In subgroup analyses, the use of predominantly triplet therapy (androgen deprivation therapy plus chemotherapy plus ARPI) in older men did not confer a statistically significant OS benefit (HR 0.94, 95% CI 0.77–1.14), indicating diminished tolerability or efficacy in this population. Conversely, the IPD analysis focusing on ARPI addition to standard hormone therapy revealed that older men with high-volume synchronous mHSPC derived a survival advantage (HR 0.83, 95% CI 0.70–0.99), while those with low-volume synchronous disease did not show significant benefit (HR 0.89, 95% CI 0.61–1.30).
The findings underscore the importance of disease burden and patient age in guiding treatment intensity decisions. In low-volume synchronous disease, especially among older patients, radiotherapy to the primary tumor remains the standard of care to optimize outcomes while minimizing systemic toxicity.
Expert Commentary
This study comprehensively clarifies the nuanced relationship between biological age and systemic treatment benefit in mHSPC, which has profound implications for clinical practice. Older patients, frequently underrepresented in oncology trials, appear to gain less OS benefit from intensified systemic therapy, particularly aggressive triplet regimens, possibly due to increased frailty, comorbidity burden, and treatment-related toxicity.
Importantly, the preserved benefit in older patients with high-volume disease supports the selective use of ARPIs in this subgroup. These insights align with evolving guideline recommendations advocating individualized treatment based on patient fitness, disease burden, and preferences. The use of IPD adds robustness, corroborating aggregate-level findings and enabling refined subgroup evaluations.

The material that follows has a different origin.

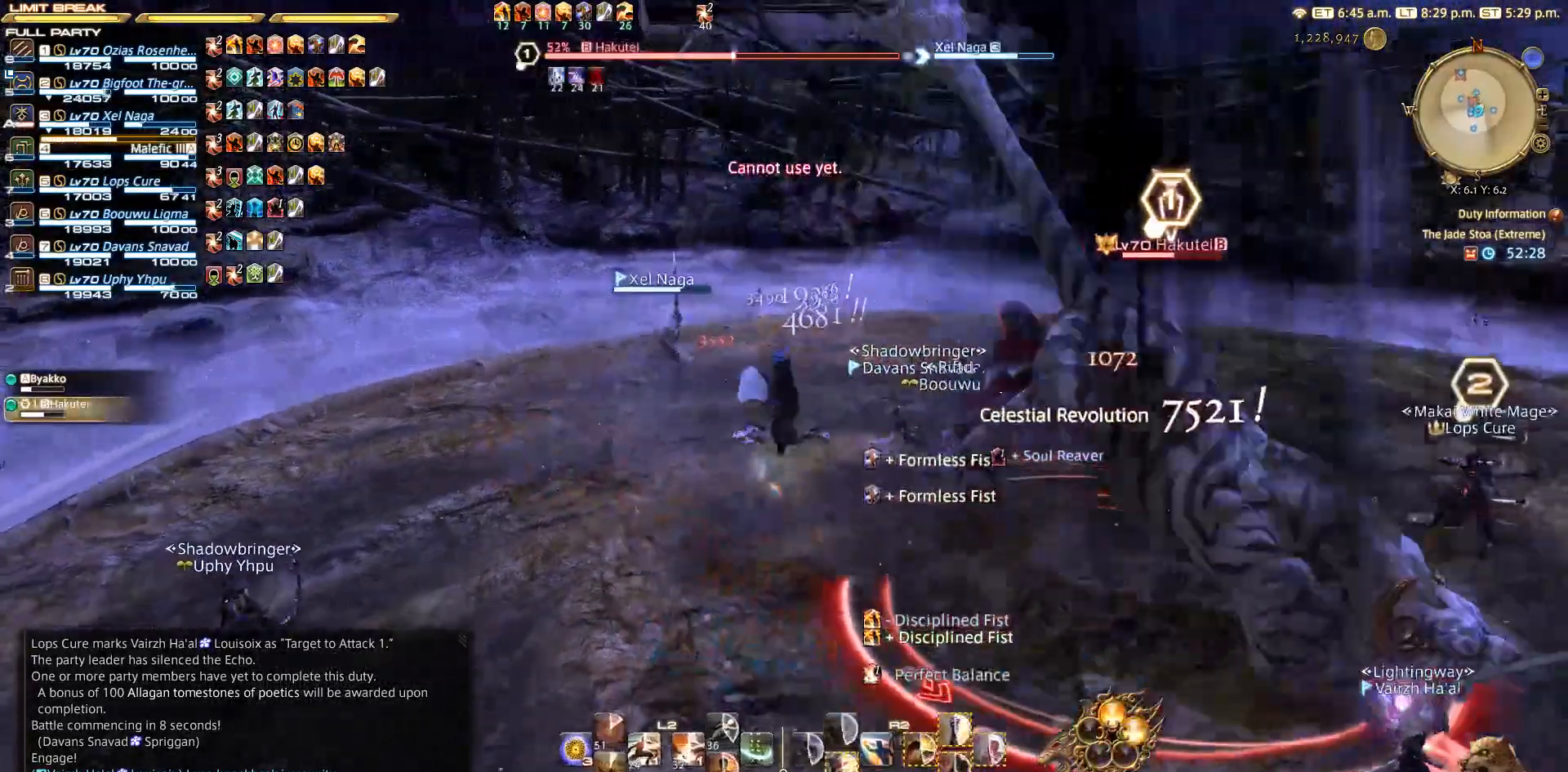
{"buttons": ["L2"], "left_stick": "down", "right_stick": "center", "events": [[133, "right_stick", "down-right"], [183, "right_stick", "right"], [250, "L2", "down"], [333, "SQUARE", "down"], [350, "right_stick", "center"], [367, "SQUARE", "up"]]}
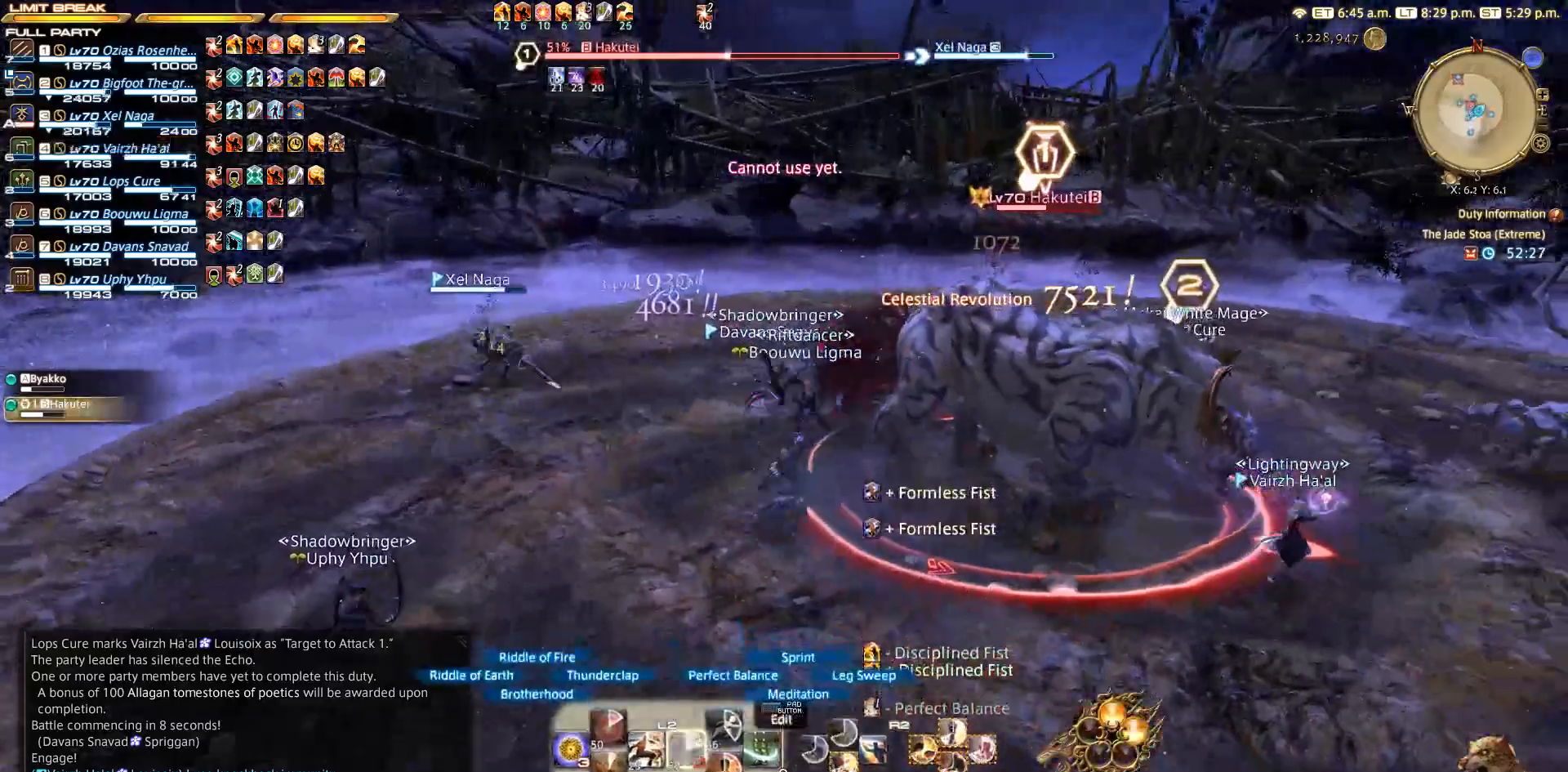
{"buttons": ["R2"], "left_stick": "center", "right_stick": "right", "events": [[67, "L2", "up"], [67, "R2", "down"], [167, "right_stick", "right"], [233, "right_stick", "down-right"], [317, "left_stick", "right"], [383, "left_stick", "center"], [383, "right_stick", "right"]]}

Limitations include heterogeneity in age cutoffs among trials and potential differences in supportive care practices over the examined period. Further research should investigate geriatric assessment-guided treatment tailoring and quality-of-life outcomes in older men with mHSPC.
Conclusion
This meta-analysis validates that systemic treatment intensification improves overall survival in mHSPC but with important age-related differences. Younger men derive pronounced benefit, while older men—especially those with low-volume synchronous disease—may have limited survival gain from intensified systemic approaches like triplet therapy. Tailored strategies prioritizing ARPI use in high-volume older patients and integrating radiotherapy for low-volume disease are clinically prudent. These findings inform evidence-based, patient-centered decision-making and highlight the need for ongoing research into optimizing treatment in diverse aging populations with prostate cancer.

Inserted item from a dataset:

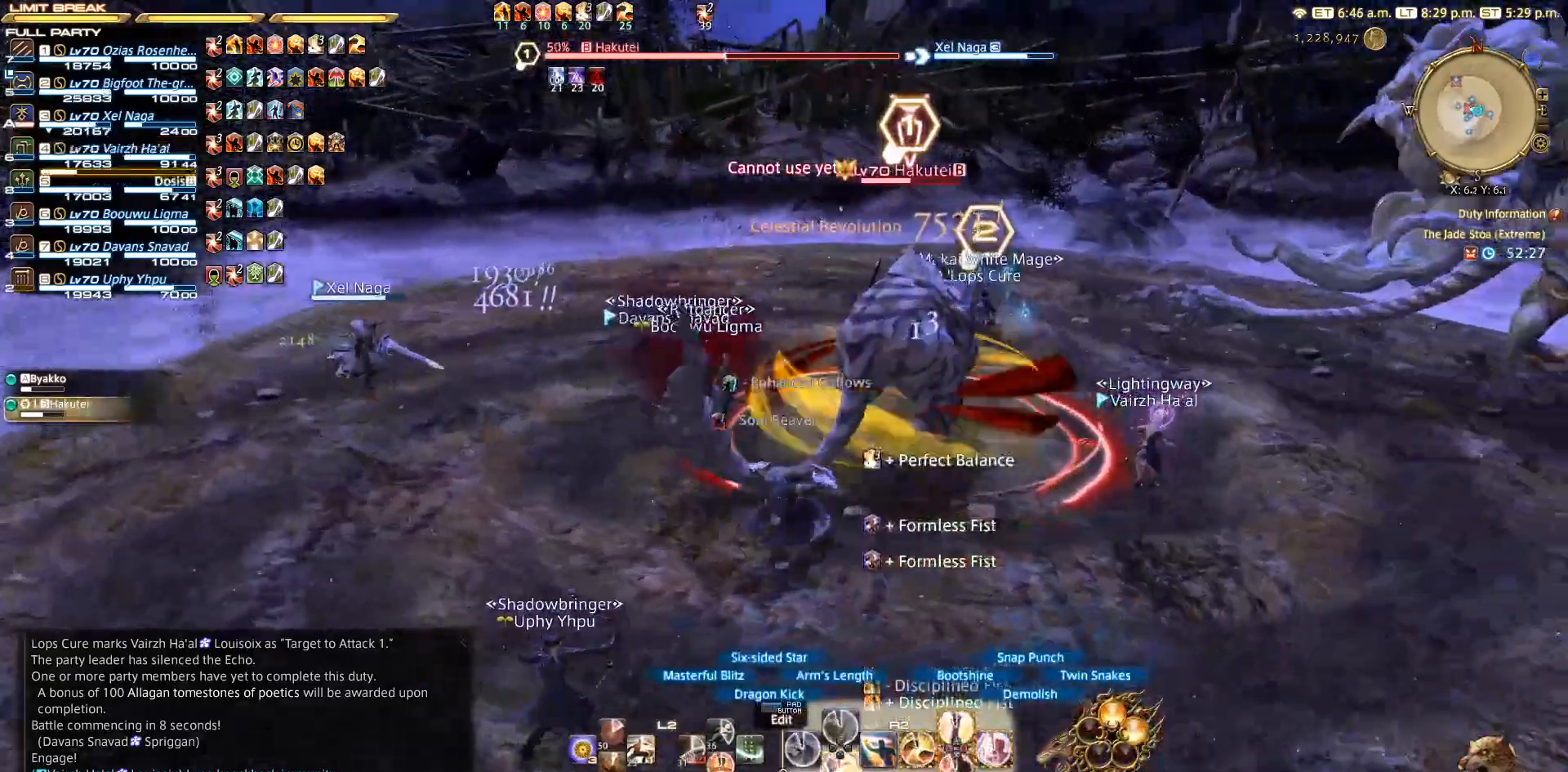
{"buttons": ["R2", "DPAD_DOWN"], "left_stick": "center", "right_stick": "center", "events": [[17, "DPAD_DOWN", "down"], [67, "DPAD_DOWN", "up"], [117, "DPAD_DOWN", "down"], [200, "DPAD_DOWN", "up"], [250, "DPAD_DOWN", "down"], [367, "right_stick", "center"], [450, "DPAD_DOWN", "up"], [500, "DPAD_DOWN", "down"]]}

Funding and ClinicalTrials.gov
This work was supported by the National Institutes of Health and other bodies as detailed in the original publication. The referenced trials (TITAN, ARASENS, LATITUDE) are registered in ClinicalTrials.gov under NCT identifiers: TITAN (NCT02489318), ARASENS (NCT02799602), LATITUDE (NCT01715285).
References
1. Morgans AK, Roy S, Jia AY, et al. Age and Treatment Intensification in Metastatic Hormone-Sensitive Prostate Cancer. NEJM Evid. 2025 Nov;4(11):EVIDoa2500109. doi: 10.1056/EVIDoa2500109.
2. Chi KN, Agarwal N, Bjartell A, et al. Apalutamide for Metastatic, Castration-Sensitive Prostate Cancer. N Engl J Med. 2019;381(1):13-24.
3. Smith MR, Hussain M, Saad F, et al. Darolutamide and Survival in Metastatic, Hormone-Sensitive Prostate Cancer. N Engl J Med. 2022;386(11):1132-1142.
4. James ND, de Bono JS, Spears MR, et al. Abiraterone for Prostate Cancer Not Previously Treated with Hormone Therapy. N Engl J Med. 2017;377(4):338-351.